NEW YORK - Gas prices rose Friday for the 45th consecutive day as summer travelers hit the highways and refineries hold back on fuel production.
Pump prices added less than a penny overnight to a new national average of $2.639 a gallon, according to auto club AAA, Wright Express and Oil Price Information Service.
Crude prices are surging as well, but not as consistently as gasoline.
Benchmark crude for July delivery fell 64 cents to settle at $72.04 on the New York Mercantile Exchange, the first time oil prices have fallen in several days.
Gas is 37.2 cents a gallon more expensive than last month. Yet prices have risen all year after slumping to around $1.60 in December.
Retail gas typically rises with demand during the summer driving season. But this year those dynamics have changed somewhat. The government expects motorists to drive billions fewer miles as an expanding population of unemployed workers stays home.
That is also why refiners are cutting back. Even though prices are rising, demand for fuel remains very weak compared with previous years. Gas prices are still $1.421 a gallon cheaper than last year at this time.
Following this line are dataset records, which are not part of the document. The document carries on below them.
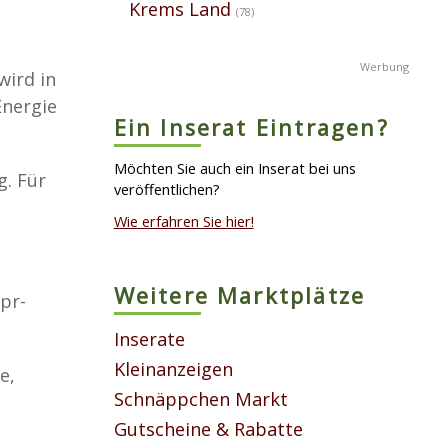
Krems Land
(78)
wird in
Energie
Ein Inserat Eintragen?
Möchten Sie auch ein Inserat bei uns
. Für
veröffentlichen?
Wie erfahren Sie hier!
Weitere Marktplätze
pr-
Inserate
Kleinanzeigen
e,
Schnäppchen Markt
Gutscheine & Rabatte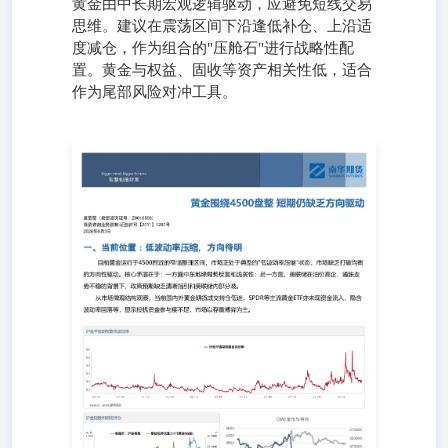
黄金由中长期宏观逻辑驱动，应避免短线交易
思维。建议在震荡区间下沿逢低补仓、上沿适
度减仓，作为组合的"压舱石"进行战略性配
置。黄金与权益、固收等资产相关性低，适合
作为尾部风险对冲工具。
夏莹莹（投资咨询证号：Z0016569）投资咨询业务资格:证
监许可【2011】1290号2026年6月3日 一、当前位置：低波
动率压缩，方向待明 目前黄金运行于4500附近的窄幅整理
区间，市场正处于典型的"低波动率压缩"状态，市场缺乏打
破均衡的方向性驱动。核心矛盾在于：一方面中东地缘局势
反复和脆弱性；另一方面，美联储在油价高企、通胀走势不
稳的背景下，政策预期缺乏清晰指引和美联储内部分歧。
从市场微观结构观察，当前国内外黄金期货成交持仓低迷，
SPDR等主流黄金ETF亦未现资金流入，隐含波动率回落
等，显示投机资金参与度不足，市场以存量博弈为主。 资
料来源：Wind Bloomberg南华研究 二、短期展望：下行空
间有限，等待破局变量 我们预计短期金价仍将延续区间震
荡，但进一步下行的风险已相对可控。5月以来，市场对美
联储年内加息一次的极端情景已基本计入定价，进一步鹰派
化的预期空间受到显著压缩。叠加美国中期选举临近带来的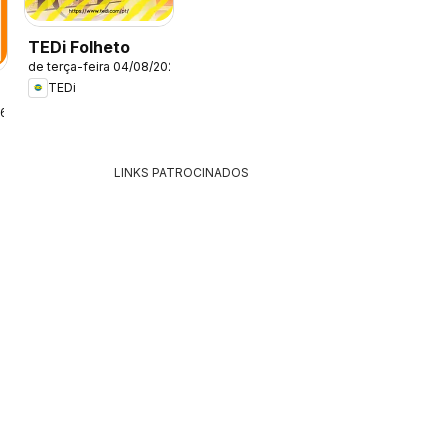
TEDi Folheto
de terça-feira 04/08/2026
TEDi
26
LINKS PATROCINADOS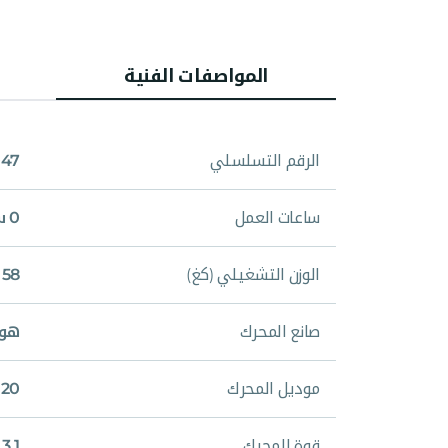
المواصفات الفنية
الرقم التسلسلي
47
ساعات العمل
0 ساعة
الوزن التشغيلي (كغ)
58 كغ
صانع المحرك
هون
موديل المحرك
120
قوة المحرك
3.1 حصان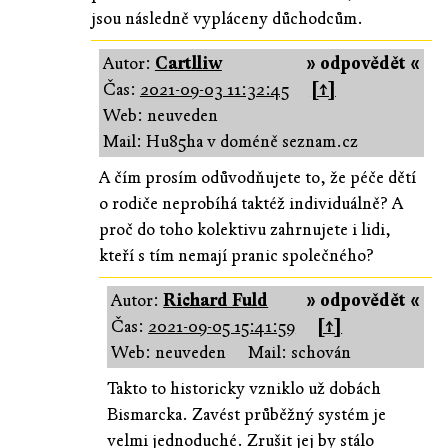
jsou následně vypláceny důchodcům.
Autor:
Cartlliw
» odpovědět «
Čas:
2021-09-03 11:32:45
[↑]
Web: neuveden
Mail: Hu85ha v doméně seznam.cz
A čím prosím odůvodňujete to, že péče dětí
o rodiče neprobíhá taktéž individuálně? A
proč do toho kolektivu zahrnujete i lidi,
kteří s tím nemají pranic společného?
Autor:
Richard Fuld
» odpovědět «
Čas:
2021-09-05 15:41:59
[↑]
Web: neuveden
Mail: schován
Takto to historicky vzniklo už dobách
Bismarcka. Zavést průběžný systém je
velmi jednoduché. Zrušit jej by stálo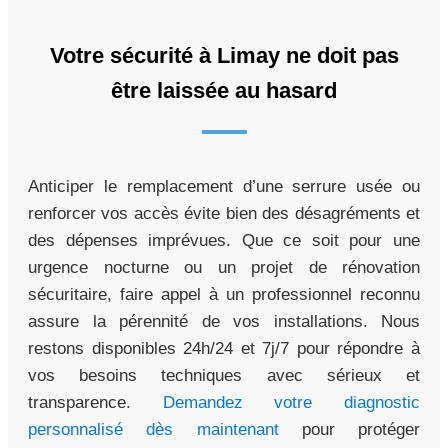
Votre sécurité à Limay ne doit pas
être laissée au hasard
Anticiper le remplacement d’une serrure usée ou
renforcer vos accès évite bien des désagréments et
des dépenses imprévues. Que ce soit pour une
urgence nocturne ou un projet de rénovation
sécuritaire, faire appel à un professionnel reconnu
assure la pérennité de vos installations. Nous
restons disponibles 24h/24 et 7j/7 pour répondre à
vos besoins techniques avec sérieux et
transparence.
Demandez votre diagnostic
personnalisé dès maintenant
pour protéger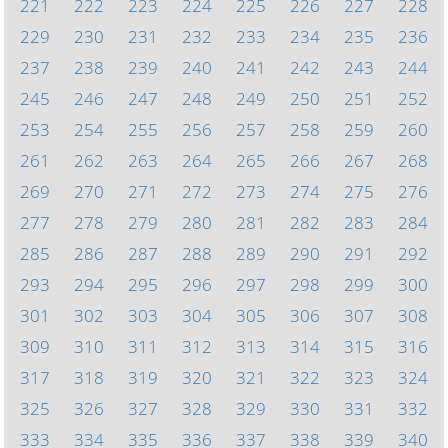
221
222
223
224
225
226
227
228
229
230
231
232
233
234
235
236
237
238
239
240
241
242
243
244
245
246
247
248
249
250
251
252
253
254
255
256
257
258
259
260
261
262
263
264
265
266
267
268
269
270
271
272
273
274
275
276
277
278
279
280
281
282
283
284
285
286
287
288
289
290
291
292
293
294
295
296
297
298
299
300
301
302
303
304
305
306
307
308
309
310
311
312
313
314
315
316
317
318
319
320
321
322
323
324
325
326
327
328
329
330
331
332
333
334
335
336
337
338
339
340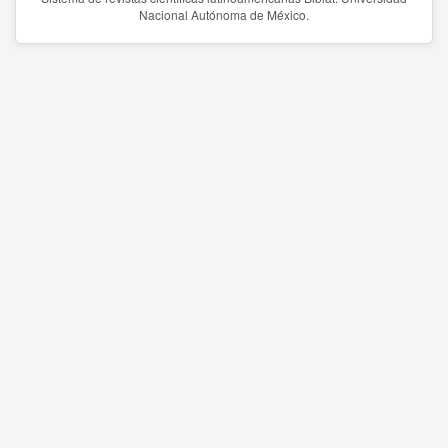
Nacional Autónoma de México.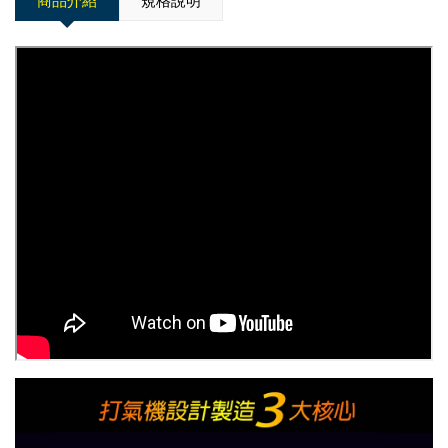
商品介紹
規格說明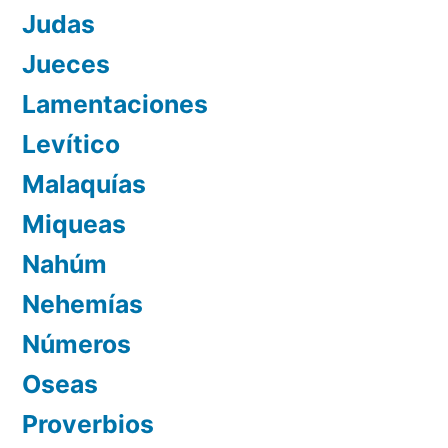
Judas
Jueces
Lamentaciones
Levítico
Malaquías
Miqueas
Nahúm
Nehemías
Números
Oseas
Proverbios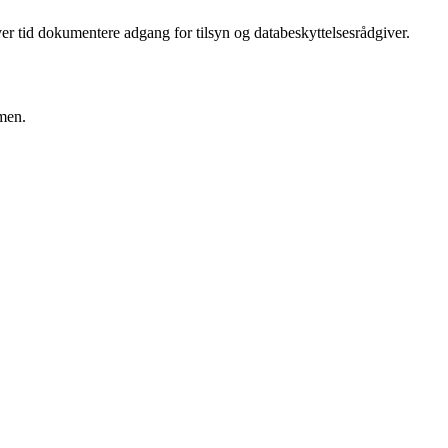
ver tid dokumentere adgang for tilsyn og databeskyttelsesrådgiver.
rmen.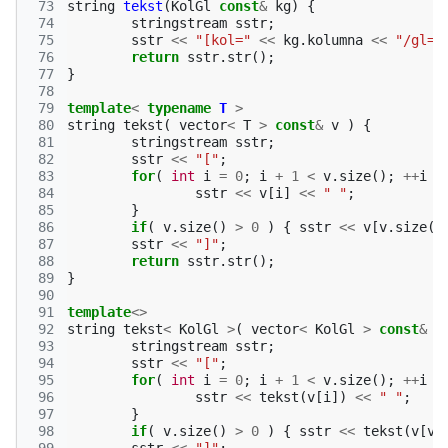
 73
string
tekst
(
KolGl
const
&
kg
)
{
 74
stringstream
sstr
;
 75
sstr
<<
"[kol="
<<
kg
.
kolumna
<<
"/gl="
 76
return
sstr
.
str
();
 77
}
 78
 79
template
<
typename
T
>
 80
string
tekst
(
vector
<
T
>
const
&
v
)
{
 81
stringstream
sstr
;
 82
sstr
<<
"["
;
 83
for
(
int
i
=
0
;
i
+
1
<
v
.
size
();
++
i
)
 84
sstr
<<
v
[
i
]
<<
" "
;
 85
}
 86
if
(
v
.
size
()
>
0
)
{
sstr
<<
v
[
v
.
size
()
 87
sstr
<<
"]"
;
 88
return
sstr
.
str
();
 89
}
 90
 91
template
<>
 92
string
tekst
<
KolGl
>
(
vector
<
KolGl
>
const
&
v
 93
stringstream
sstr
;
 94
sstr
<<
"["
;
 95
for
(
int
i
=
0
;
i
+
1
<
v
.
size
();
++
i
)
 96
sstr
<<
tekst
(
v
[
i
])
<<
" "
;
 97
}
 98
if
(
v
.
size
()
>
0
)
{
sstr
<<
tekst
(
v
[
v
.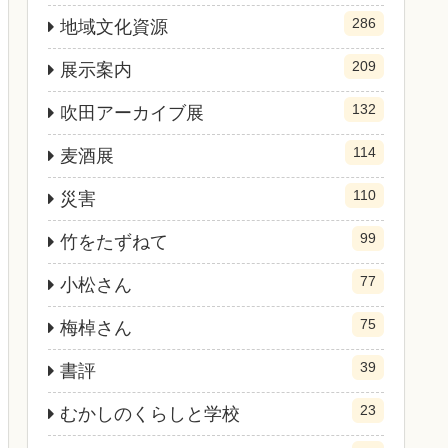
286
地域文化資源
209
展示案内
132
吹田アーカイブ展
114
麦酒展
110
災害
99
竹をたずねて
77
小松さん
75
梅棹さん
39
書評
23
むかしのくらしと学校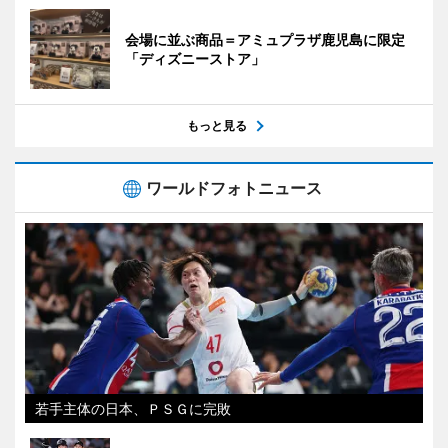
会場に並ぶ商品＝アミュプラザ鹿児島に限定
「ディズニーストア」
もっと見る
ワールドフォトニュース
若手主体の日本、ＰＳＧに完敗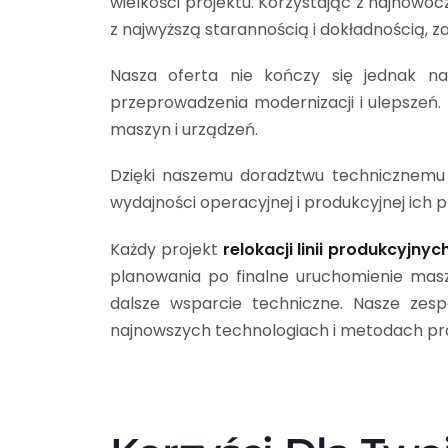
wielkości projektu. Korzystając z najnowoc
z najwyższą starannością i dokładnością, za
Nasza oferta nie kończy się jednak na
przeprowadzenia modernizacji i ulepszeń
maszyn i urządzeń.
Dzięki naszemu doradztwu technicznemu i
wydajności operacyjnej i produkcyjnej ich p
Każdy projekt
relokacji linii produkcyjnyc
planowania po finalne uruchomienie masz
dalsze wsparcie techniczne. Nasze zesp
najnowszych technologiach i metodach pra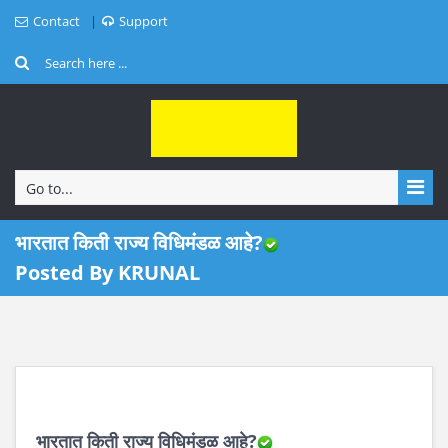
Contact
Support
Go to...
भारतात किती राज्य विधिमंडळ आहे?
Posted By KRUNAL
भारतात किती राज्य विधिमंडळ आहे?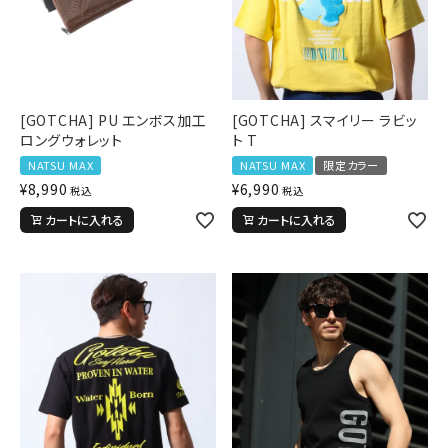
[GOTCHA] PU エンボス加工
[GOTCHA] スマイリー ラビッ
ロングウォレット
ト T
NATSU MAX
NATSU MAX
限定カラー
¥
8,990
¥
6,990
税込
税込
カートに入れる
カートに入れる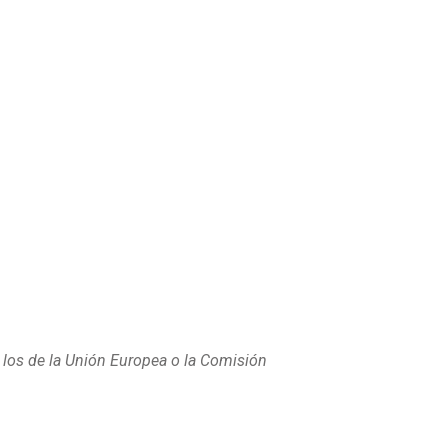
 los de la Unión Europea o la Comisión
That may be no consolation to consumers trying to make their dollars go further during this recession, but refiners say if they were to produce as much gasoline as in year's past, they'd go out of business.
Government figures show refiners operated at 85.9 percent capacity last week, which is very low for this time of year, the second week of the driving season.
Oil producing countries are also pulling back, part of the reason that crude hit new eight-month highs this week, peaking Thursday at $73.23 a barrel.
Oil prices have more than doubled since March even though demand is down for the year and American storage tanks are bloated with a huge surplus.
And then there is the money flooding in from Wall Street. Investors fleeing the falling U.S. currency have parked a lot of money in commodity markets. Because crude is priced in dollars, it also gets cheaper for investors overseas.
How long dollar-driven oil prices can remain at these levels is not known, with demand at current levels.
On Friday, the Organization of Petroleum Exporting Countries dropped its daily demand forecast by 230,000 barrels, estimating that global consumption would shrink to 83.8 million barrels a day.